Location: Children's Nutrition Research CenterTitle: IL-20 promotes epithelial healing of the injured mouse cornea
|ZHANG, WANYU - University Of Houston|
|MAGADI, SRI - University Of Houston|
|LI, ZHIJIE - Children'S Nutrition Research Center (CNRC)|
|SMITH, C WAYNE - Children'S Nutrition Research Center (CNRC)|
|BURNS, ALAN - University Of Houston|
Submitted to: Experimental Eye Research
Publication Type: Peer Reviewed Journal
Publication Acceptance Date: 11/2/2016
Publication Date: 11/3/2016
Citation: Zhang, W., Magadi, S., Li, Z., Smith, C., Burns, A.R. 2016. IL-20 promotes epithelial ealing of the injured mouse cornea. Experimental Eye Research. 154:22-29.

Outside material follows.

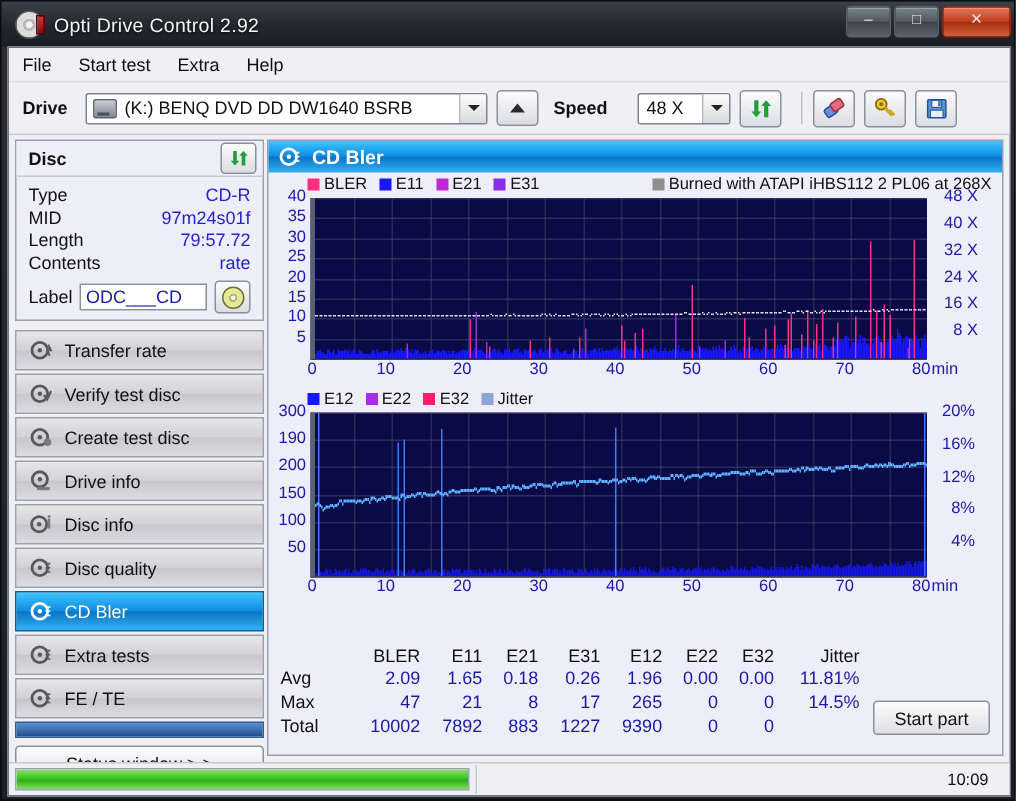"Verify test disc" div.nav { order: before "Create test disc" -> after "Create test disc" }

Interpretive Summary: It is well known that diabetics are susceptible to progressive loss of normal clarity in the clear surface of the eye, the cornea. In order to understand how this happens, it is necessary to understand the mechanisms that normally keep the cornea healthy. This research paper reveals a previously unknown normal mechanism that plays an important role for for white blood cells in the cornea. These cells are very important for tissue repair during normal aging or after injury. The current study demonstrates in a mouse model of corneal wounds that injured corneal cells produce interleukin-20 (IL-20), a protein that is necessary for proper function of the activated white blood cells. This finding provides a basis for our future studies analyzing the effects of a diet that promotes diabetes on the production and function of IL-20 in the cornea.
Technical Abstract: After corneal epithelial injury, the ensuing inflammatory response is necessary for efficient wound healing. While beneficial healing effects are attributed to recruited neutrophils and platelets, dysregulated inflammation (too little or too much) is associated with impaired wound healing. The purpose of this study was to use an established C57BL/6J mouse model of corneal injury to evaluate the potential modulatory role of interleukin-20 on the inflammatory and healing responses to epithelial wounding. In the uninjured cornea, immunofluorescence staining for interleukin-20 and its receptor, interleukin-20RA, was observed on basal epithelial cells at the limbus. After a 2mm central epithelial abrasion, interleukin-20 staining was also observed in stromal keratocytes and ELISA studies showed a significant increase (nearly 3-fold) in interleukin-20 expression. Injured corneas healed more slowly when treated with a topical application of a neutralizing anti-interleukin-20 antibody. While corneal epithelial cell division and epithelial nerve recovery measured at 24 h post-injury were reduced compared to controls, neutrophil influx into the cornea was increased. In contrast, topical application of recombinant interleukin-20 decreased corneal inflammation as evidenced by reductions in limbal vessel dilatation, platelet extravasation, neutrophil recruitment and CXCL1 expression. In wild type mice, topical recombinant interleukin-20 had a limited effect on corneal wound healing and resulted in only a slight increase in epithelial cell division and epithelial nerve recovery; the rate of wound closure was unaffected. To clarify the effect of interleukin-20 on corneal wound healing, recombinant interleukin-20 was topically applied to neutropenic wild type mice and mutant mice (delta T cell deficient mice and CD11a deficient mice), all of which have well characterized reductions in neutrophil recruitment and delayed wound healing after corneal injury. In each case, recombinant interleukin-20 restored corneal wound healing to baseline levels while neutrophil recruitment remained low. Thus, it appears that interleukin-20 plays a beneficial and direct role in corneal wound healing while negatively regulating neutrophil and platelet infiltration.